Adequate and up-to-date information

‘Being a municipality in a central Euroregion location, we have a pressing need for data,’ explains Stephan Satijn, alderman for Economic Affairs and Knowledge Infrastructure of the municipality of Venlo. ‘In deciding to set up the Urban Data Centre together with CBS, our main considerations were efficiency and availability. It is very important to us to have adequate and up-to-date information available. Until recently we had to wait for months to obtain research results. We get them so much faster now with our in-house professional data organisation.’

Care and economy

In which areas of municipal policy will the CBS Urban Data Centre/Venlo operate? Satijn: ‘As a municipal council, we need accurate data, for example when it comes to planning expenditure. Especially in the social sector, which accounts for half of our budget. Our own idea is that this is well-organised, but is this really the case? That is where the UDC/Venlo can demonstrate its added value. If this leads to even a one-percent reduction in social spending, it would already mean major savings.’ The city is also looking to utilise the UDC towards economic goals: ‘Venlo is a logistical hotspot. Not just for the region, but also within Europe. We could be searching information on traffic movements or the economic value of businesses. These data are hard to find for us, local authorities. In addition, we are interested in data on education levels and on the labour market.’

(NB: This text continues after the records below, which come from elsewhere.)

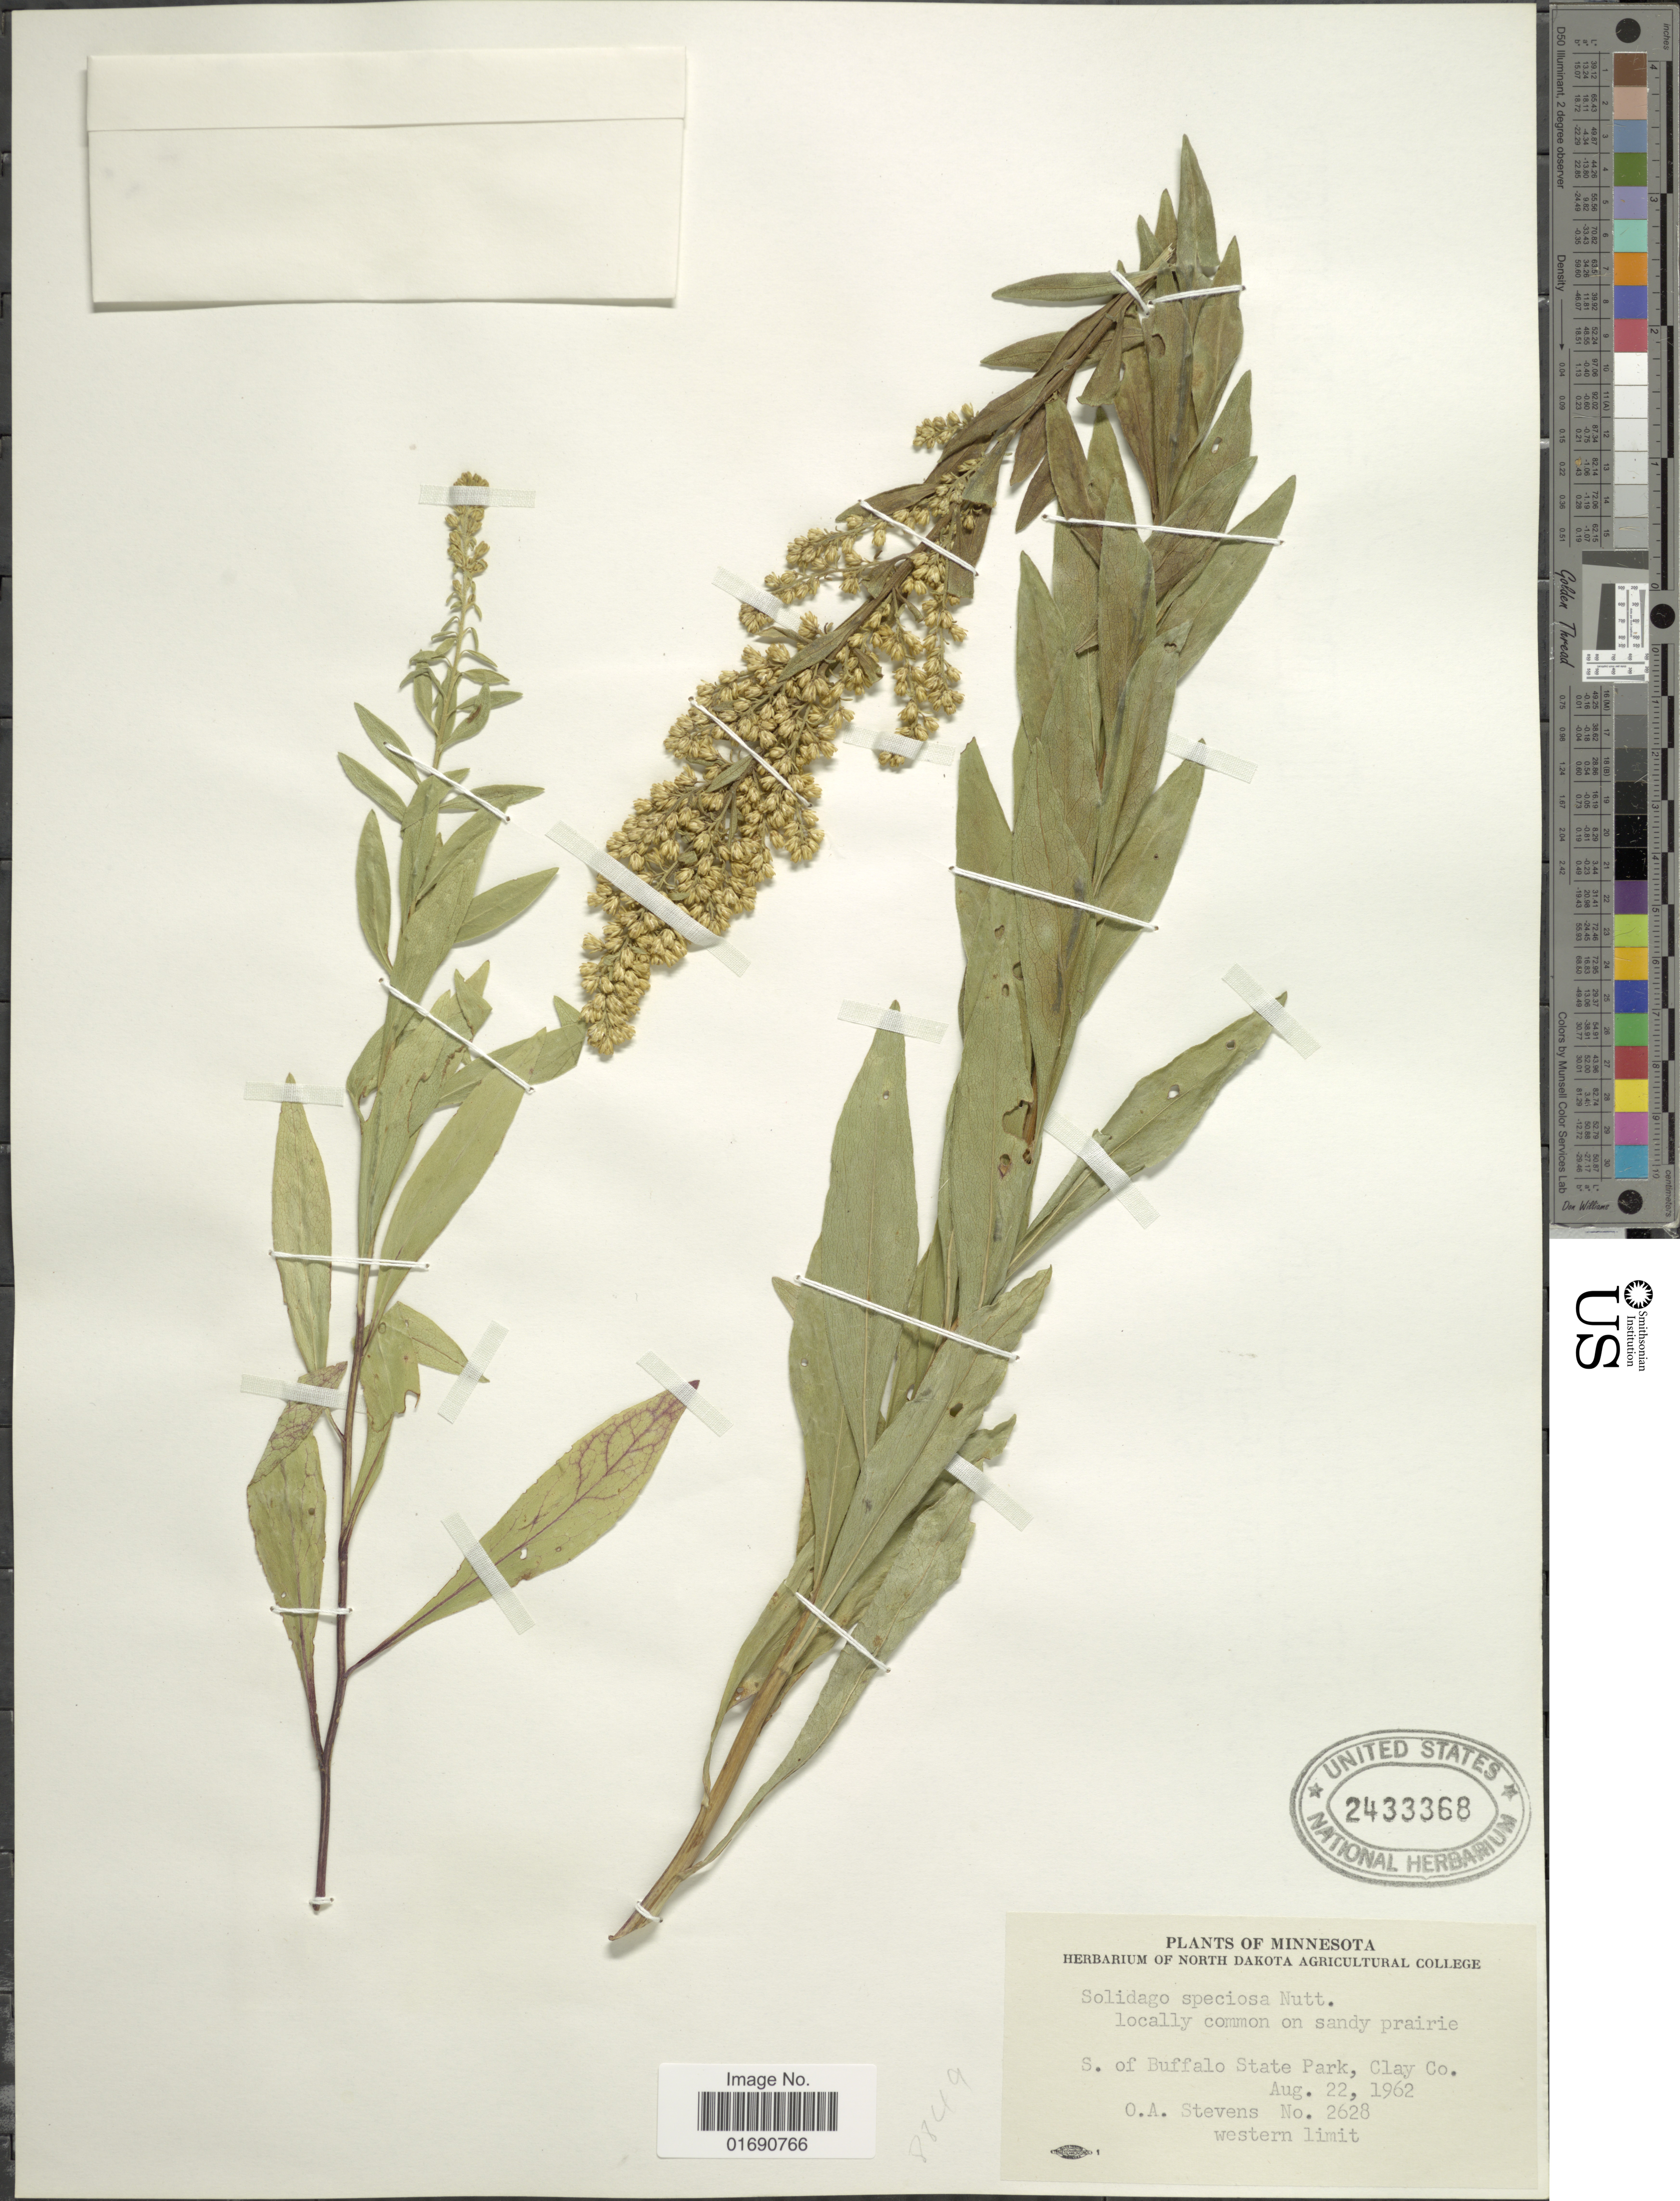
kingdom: Plantae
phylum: Tracheophyta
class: Magnoliopsida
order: Asterales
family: Asteraceae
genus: Solidago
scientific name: Solidago speciosa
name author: Nutt.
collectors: O. A. Stevens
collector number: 2628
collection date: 1962-08-22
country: United States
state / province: Minnesota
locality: S of Buffalo State Park, Clay Co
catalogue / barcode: US 2433368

‘UDC/Venlo data increase awareness among locals and let them become more involved in local policies’  

Civic participation

Satijn stresses that the added value of the UDC/Venlo goes beyond supporting policy questions. ‘It is not merely for our enrichment but also an important instrument for the residents in our municipality and seven peripheral municipalities we have involved. UDC data increase awareness among locals and let them become more involved in local policies. For instance, how do we achieve a more efficient waste policy? What type of health care spending meets local needs? As a local citizen, once you discover the impact you can have, you can make better informed choices. I believe citizens should be granted these choices by the authorities. The time is over when the local government took all the decisions for its residents.’ As Satijn also points out, Venlo wants to develop into a smart city: ‘For example, we are developing a project on local car parking and have already developed the basis. By end of this year, visitors to the city will get directions for available parking space through our parking app and the sensors we place in parking areas.’

Workshops

Just like the UDCs established earlier, the UDC/Venlo combines CBS’ knowledge on data infrastructure, data processing and privacy protection with the knowledge and data available at municipal level. Two workshops were held to prepare for this work in more detail. Barbara Berkenbosch, project manager on behalf of CBS at the UDC/Venlo: ‘The workshops were guided by a CBS facilitator and staff from both the municipality’s strategic policy department and CBS participated. In the first workshop, we examined which spearheads are key to the municipality, and how CBS can assist by providing the right information. We are presently working to flesh out the details based on a global plan. Using CBS surveys on such topics as poverty, building vacancies and the circular economy, we translate statistical information into local and regional data, creating new statistics. In the second workshop, the focus was more on communication: the opening on 19 April, the fact sheet and a news release on Venlo, with a feature on goods transports going through Venlo.’

Cooperation

Berkenbosch is enthusiastic about working with the municipality of Venlo. ‘The workshops went very well. These were crucial in the run-up to the opening. At the workshops, we discovered the actual needs of the municipalities, and put in place a foundation for the joint product.’ These short lines are also a success factor according to Berkenbosch. Meanwhile, alderman Satijn is looking forward to the future: ‘I envisage a nice joint agenda for the years to come.’